Las formas en que esa huella queda marcada influyendo en todo aspecto de nuestras vidas y de las sociedades que la viven es tan diversa que suele quedar reflejada también en la ciencia, en el pensamiento, en el arte o en las múltiples formas en que el ser humano se expresa o se adapta a un mundo cambiante.
El caso de la erupción del volcán Tambora en 1815 es un buen ejemplo de cómo algo que ocurre en una esquina del planeta puede afectar en todo el globo. Los efectos devastadores de su explosión no quedaron en las cercanías de aquel monte, sino que provocaron efectos climáticos por medio mundo, efectos que en un tiempo donde la información no corría del mismo modo que hoy, no se identificaron como resultado de la erupción volcánica hasta muchos años después, pero que no dejaron de influir en las cosechas o el clima.
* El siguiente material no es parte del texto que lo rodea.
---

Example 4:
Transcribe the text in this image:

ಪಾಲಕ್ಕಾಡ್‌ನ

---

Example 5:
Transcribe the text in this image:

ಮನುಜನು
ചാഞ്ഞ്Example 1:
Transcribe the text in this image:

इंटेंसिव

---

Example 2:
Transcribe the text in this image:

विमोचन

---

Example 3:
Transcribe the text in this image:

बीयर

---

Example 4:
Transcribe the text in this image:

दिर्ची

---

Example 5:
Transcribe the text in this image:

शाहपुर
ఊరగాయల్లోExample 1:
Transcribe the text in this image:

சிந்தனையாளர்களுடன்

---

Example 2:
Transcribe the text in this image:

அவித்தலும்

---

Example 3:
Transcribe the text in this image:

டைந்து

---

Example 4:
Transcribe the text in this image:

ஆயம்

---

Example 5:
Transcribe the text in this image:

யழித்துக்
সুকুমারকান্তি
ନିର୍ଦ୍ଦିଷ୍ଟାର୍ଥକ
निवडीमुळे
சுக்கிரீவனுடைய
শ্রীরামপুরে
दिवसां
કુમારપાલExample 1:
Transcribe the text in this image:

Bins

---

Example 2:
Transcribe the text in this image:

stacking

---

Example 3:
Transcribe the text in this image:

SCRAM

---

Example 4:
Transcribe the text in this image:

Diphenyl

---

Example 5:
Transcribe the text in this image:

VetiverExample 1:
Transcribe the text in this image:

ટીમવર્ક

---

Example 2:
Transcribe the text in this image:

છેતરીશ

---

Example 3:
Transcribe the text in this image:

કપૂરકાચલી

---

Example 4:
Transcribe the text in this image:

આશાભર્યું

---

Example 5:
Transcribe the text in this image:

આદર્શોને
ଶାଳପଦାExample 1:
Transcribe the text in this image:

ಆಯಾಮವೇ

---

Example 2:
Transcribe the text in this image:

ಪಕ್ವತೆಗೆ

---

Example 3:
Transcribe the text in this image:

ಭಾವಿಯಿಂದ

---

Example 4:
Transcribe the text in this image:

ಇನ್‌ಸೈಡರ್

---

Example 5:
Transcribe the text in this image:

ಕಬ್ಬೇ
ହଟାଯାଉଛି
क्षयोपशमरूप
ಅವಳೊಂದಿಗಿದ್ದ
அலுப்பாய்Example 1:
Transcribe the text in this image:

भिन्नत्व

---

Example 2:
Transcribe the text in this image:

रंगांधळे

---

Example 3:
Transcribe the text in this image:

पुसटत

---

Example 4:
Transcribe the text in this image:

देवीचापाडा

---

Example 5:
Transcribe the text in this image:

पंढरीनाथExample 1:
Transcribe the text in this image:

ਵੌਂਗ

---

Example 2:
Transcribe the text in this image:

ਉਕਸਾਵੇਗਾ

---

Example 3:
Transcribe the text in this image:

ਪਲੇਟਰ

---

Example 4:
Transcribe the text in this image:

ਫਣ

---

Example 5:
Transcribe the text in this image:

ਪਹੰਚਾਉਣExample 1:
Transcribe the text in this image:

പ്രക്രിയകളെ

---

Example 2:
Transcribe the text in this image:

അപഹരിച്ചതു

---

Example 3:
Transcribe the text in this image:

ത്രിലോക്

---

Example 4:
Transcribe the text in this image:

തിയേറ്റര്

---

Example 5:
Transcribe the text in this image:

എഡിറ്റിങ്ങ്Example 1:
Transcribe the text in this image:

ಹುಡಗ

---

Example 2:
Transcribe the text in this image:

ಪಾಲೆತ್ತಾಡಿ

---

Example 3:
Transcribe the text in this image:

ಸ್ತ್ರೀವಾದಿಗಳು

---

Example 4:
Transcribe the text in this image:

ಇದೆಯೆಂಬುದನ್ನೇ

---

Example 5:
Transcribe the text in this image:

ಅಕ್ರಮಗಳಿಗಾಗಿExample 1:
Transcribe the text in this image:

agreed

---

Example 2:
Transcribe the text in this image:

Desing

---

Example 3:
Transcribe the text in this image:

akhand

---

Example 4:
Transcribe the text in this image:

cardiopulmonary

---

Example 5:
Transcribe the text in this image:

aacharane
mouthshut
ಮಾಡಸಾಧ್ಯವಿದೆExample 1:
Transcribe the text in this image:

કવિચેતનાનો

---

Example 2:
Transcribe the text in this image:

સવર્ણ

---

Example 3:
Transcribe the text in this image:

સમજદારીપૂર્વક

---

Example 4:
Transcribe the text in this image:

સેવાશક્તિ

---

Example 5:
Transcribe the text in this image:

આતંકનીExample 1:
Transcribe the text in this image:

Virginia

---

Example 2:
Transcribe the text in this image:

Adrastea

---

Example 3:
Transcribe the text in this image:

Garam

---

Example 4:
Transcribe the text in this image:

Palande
Como si de un juego de fichas de dominó cayendo una detrás de otra se tratara, el Tambora provocó una fuerte escasez de grano en la Alemania de 1816. Había que ahorrar avena, así que un aristócrata alemán de nombre Kart Drais buscó la manera de no gastar tantos recursos en alimentar a los animales tratando de usar menos los caballos para el transporte. Gracias a esta necesidad sobrevenida comenzó a desarrollar un ingenio al que la prensa denominó ‘draisine’ por su creador, todo un predecesor de la bicicleta. Para que podamos visualizarlo, la ‘draisine’ o ‘dresina’ evolucionó hacia esos pequeños vagones impulsados a mano que vemos en muchas películas avanzando por las vías del tren, pero fue sin duda el primer velocípedo desarrollado industrialmente. Y gracias a la influencia de un volcán.
Un tiempo antes el volcán mantenía en circulación por la atmósfera del globo una gran cantidad de gases de azufre. Estos gases provocaban a miles de kilómetros, extraños juegos con la luz solar que los habitantes de aquel siglo no sabían explicar, pero sí pudieron disfrutar. Y si alguien es capaz de sacar partido a la inmensa paleta de colores que puede ofrecernos un cielo extraordinario es un pintor también extraordinario. Es fácil llamar a la memoria para visualizar las magníficas obras del artista inglés William Turner. Los dramáticos amaneceres y atardeceres de aquel otoño de 1815 quedaron reflejados para siempre en algunas de sus óleos más famosos, llenando de una luz especial sus lienzos. Algo similar se puede decir de La bahía de Weymouth de John Constable, una obra de 1816 que muestra un cielo extrañamente amenazador y una luz difusa que podría estar marcada por las condiciones atmosféricas de aquel episodio. El propio autor se consideraba a sí mismo una especie de pintor de la historia natural de los cielos. Turner y Constable sin duda inmortalizaron las consecuencias más inesperadas del Tambora llevando su huella a la eternidad del arte.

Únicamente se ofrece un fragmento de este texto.